Final Bow: The Encounter's Simon McBurney on Introducing Broadway to Something Unusual
Using technology and storytelling, the new work takes audiences deep into the Amazon.
As The Encounter creator Simon McBurney readily acknowledges, his show is not typical Broadway fare. In addition to having audio that's fed directly into each audience member's cranium via a set of headphones, the production features unique set design composed mostly of found items and many, many plastic bottles of water.
Though McBurney is the show's only actor, his world is populated with several characters, most of whom are played by McBurney himself. The character of his (real-life) daughter, however, is created exclusively through sound recordings of her voice, captured during conversations in the family's London home.

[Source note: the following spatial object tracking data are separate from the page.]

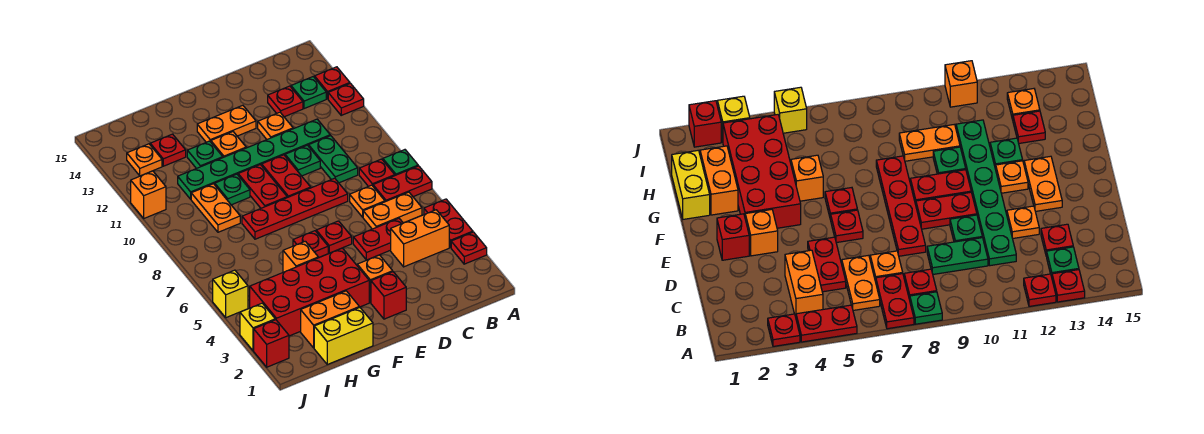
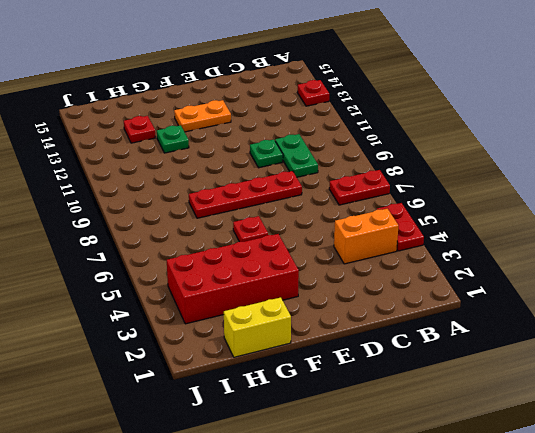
none -> red plate A3 level 1
none -> green plate A8 level 1
none -> red plate A12 level 1
none -> orange plate B6:C6 level 1

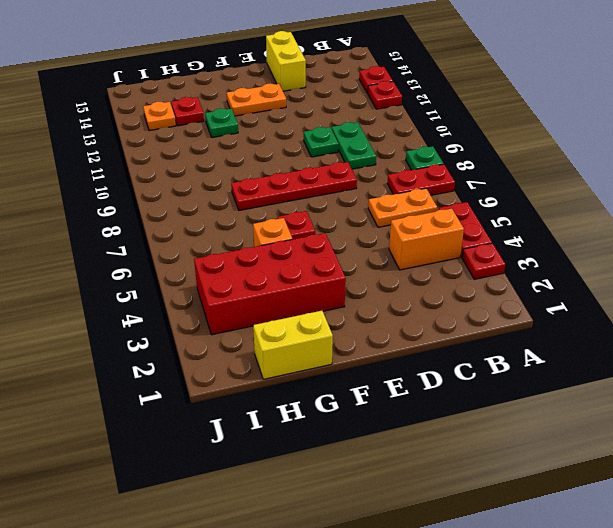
yellow brick D14:D15 level 1 -> none
none -> red plate B8 level 1
none -> green plate B13 level 1
none -> red plate C5:D5 level 1
none -> orange plate C7 level 1

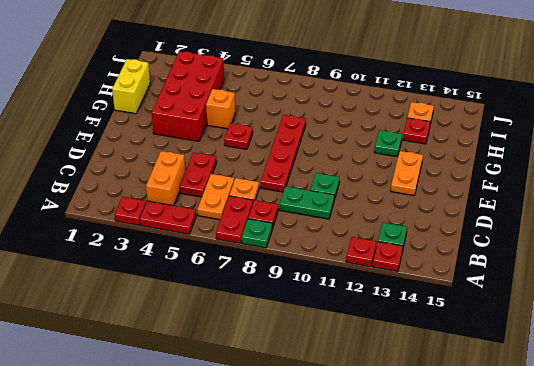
none -> green plate C11:H11 level 1
none -> red plate C13 level 1
none -> orange plate D12 level 1
none -> red brick E2 level 1

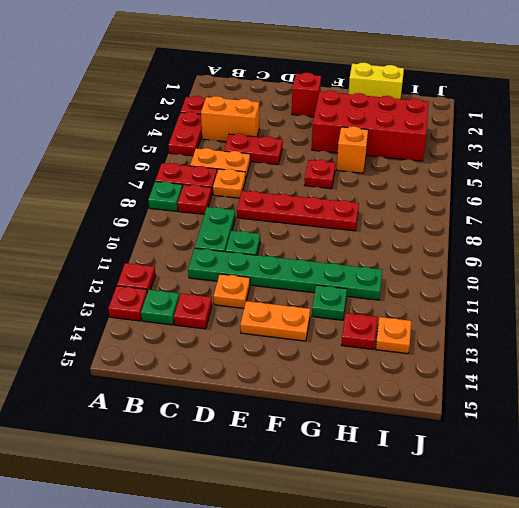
none -> orange brick E3 level 1
none -> red plate E6 level 1
none -> red plate E9:E10 level 1
none -> red plate F9:F10 level 1

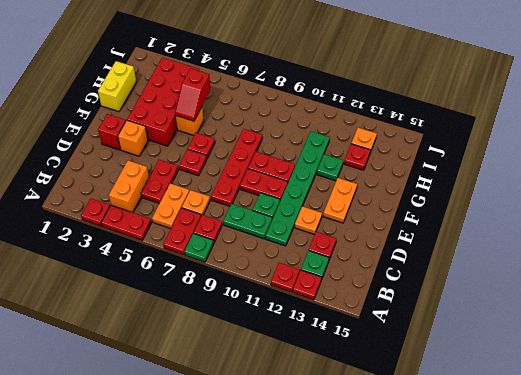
red slope G5:H5 level 2 top H -> none
none -> orange plate F12 level 1
none -> orange brick G2:H2 level 1
none -> green plate G10 level 1
none -> orange plate H9:H10 level 1

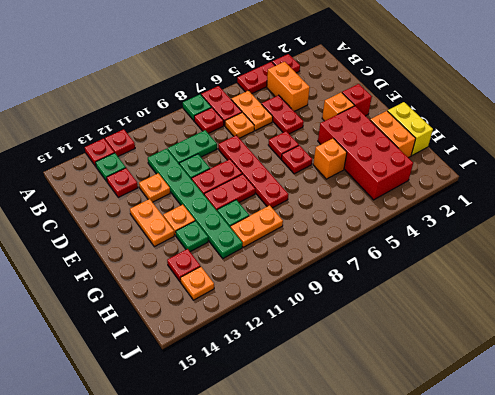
none -> red brick J2 level 1
none -> yellow brick J3 level 1
none -> yellow brick J5 level 1
none -> orange brick J11 level 1

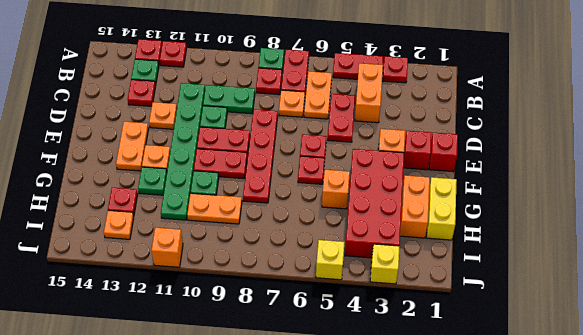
red brick E1 level 1 -> red brick J2 level 1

The play's Broadway stay was a limited run, kicking off a tour of the production, and McBurney will take his last curtain call on the John Golden Theatre on January 8. As the Tony-nominated director prepares to bring his encounter with Broadway to an end and hit the road, he took time to look back on the experience of making his Broadway acting debut.
1. What is your favorite line that you get to say?
"Some of us are friends."
2. Everyone loves inside jokes. What is the best one from your show?
Being alone onstage… you don't have anybody else to really communicate with. So the solitude actually makes it a very gentle place, and much less sort of hysterical than many theater productions that I've been in because you have everybody screaming and shouting and joking and laughing backstage to keep their energy up. Here, I've only got myself — and my wonderful stage managers and technical team.
3. Every show experiences technical difficulties. What was the worst technical difficulty experienced during your show and how was it handled?
With a show as technical as this, there are so many things that could go wrong, technically. Yet curiously, one of the simplest props there is, a bamboo stick, which is absolutely integral to everything that I do onstage, was forgotten one night. And what happens is that the stage is blocked off, there's no entrance or exit to the stage whatsoever…So I'm trying to indicate to my sound people that my bamboo is not there...They had to literally move some of the lights out of the way and somebody had to get onstage and put [on] the bamboo stick.
But frequently stuff in my show goes down, so the sound boys are talking to me a little bit like Houston talking to a space rocket. Meanwhile, the audience isn't hearing anything at all, and I'm carrying on acting.
4. What was the most "interesting" interaction you had at the stage door?
Oh my golly, there've been so many. Well, the piece is about a photographer called Loren McIntyre who was the National Geographic photographer [I impersonate], and his granddaughter turned up and his daughter and his whole family. And they said to me, "So when did you meet Loren?" I said, "Well I never met him." They said, "Well how come you had all his gestures and you sounded like him?" So that was a really fascinating evening. I mean, there is a very simple explanation for it in the sense that when you know somebody and you know somebody is imitating that person, you project onto them. But nonetheless it was a kind of eerie moment.
5. Who is the coolest person that came to see your show? (You can't say your family!)
It's probably the same answer. But also a man in his late 70s turned up. He's a retired photographer from National Geographic, and he said, "I was one of Loren McIntyre's closest friends." That was very extraordinary, too.
6. Who or what do you consider the main influences of The Encounter?
I would say an early influence was the work of Spalding Gray, who used to sit with a microphone absolutely stock still and tell the most extraordinary stories. Another influence for me is my dad because my dad was an archeologist and he had an extraordinarily connection with anthropology. He was an American. He was from Massachusetts and his family were part Native American, so that was a big key for me in terms of the subject matter of the piece.
7. What aspect of the book Amazon Beaming, on which your show is based, were you most eager to capture in The Encounter?
The question of whether we in our society here and now really see the world as it is. In other words, have we got it right in the way we approach the world or are there other people that we should listen to on the edges of our world whose voices we should be able to hear and sometimes we can't?
8. Has your daughter seen the show? What does she think of being featured?
Yes, she has seen the show and she loves it. One Sunday she sat in and at the end of the show she came onstage and the reaction in the audience was simply incredible, because in a way it made them understand that everything that they had seen was real, and as a consequence they were sort of absolutely bowled over.
9. What is the idea behind all of the water bottles you have onstage, aside from hydration?
The point about the water is, that is the way that we see water in our society now. If you like, the set is made up of the detritus of our world, trash and garbage. The sense of waste which is at the heart of our society should just be jogged or not jogged. Without making a big point on it, I want people to think about it or wonder why there are so many water bottles there onstage at the very least.
10. How has making your Broadway acting debut been different than you expected?
It's very demanding — perhaps [even] more demanding than I expected, with a more demanding audience, because when people set aside time and money to come and see something on Broadway, they very reasonably expect you to deliver. This piece is in some ways not standard Broadway fair. But to see it on Broadway is important because we get to reach people who would never normally choose to see something like this. Anything between 40 and 50 thousand people have seen it, which is an incredible thing.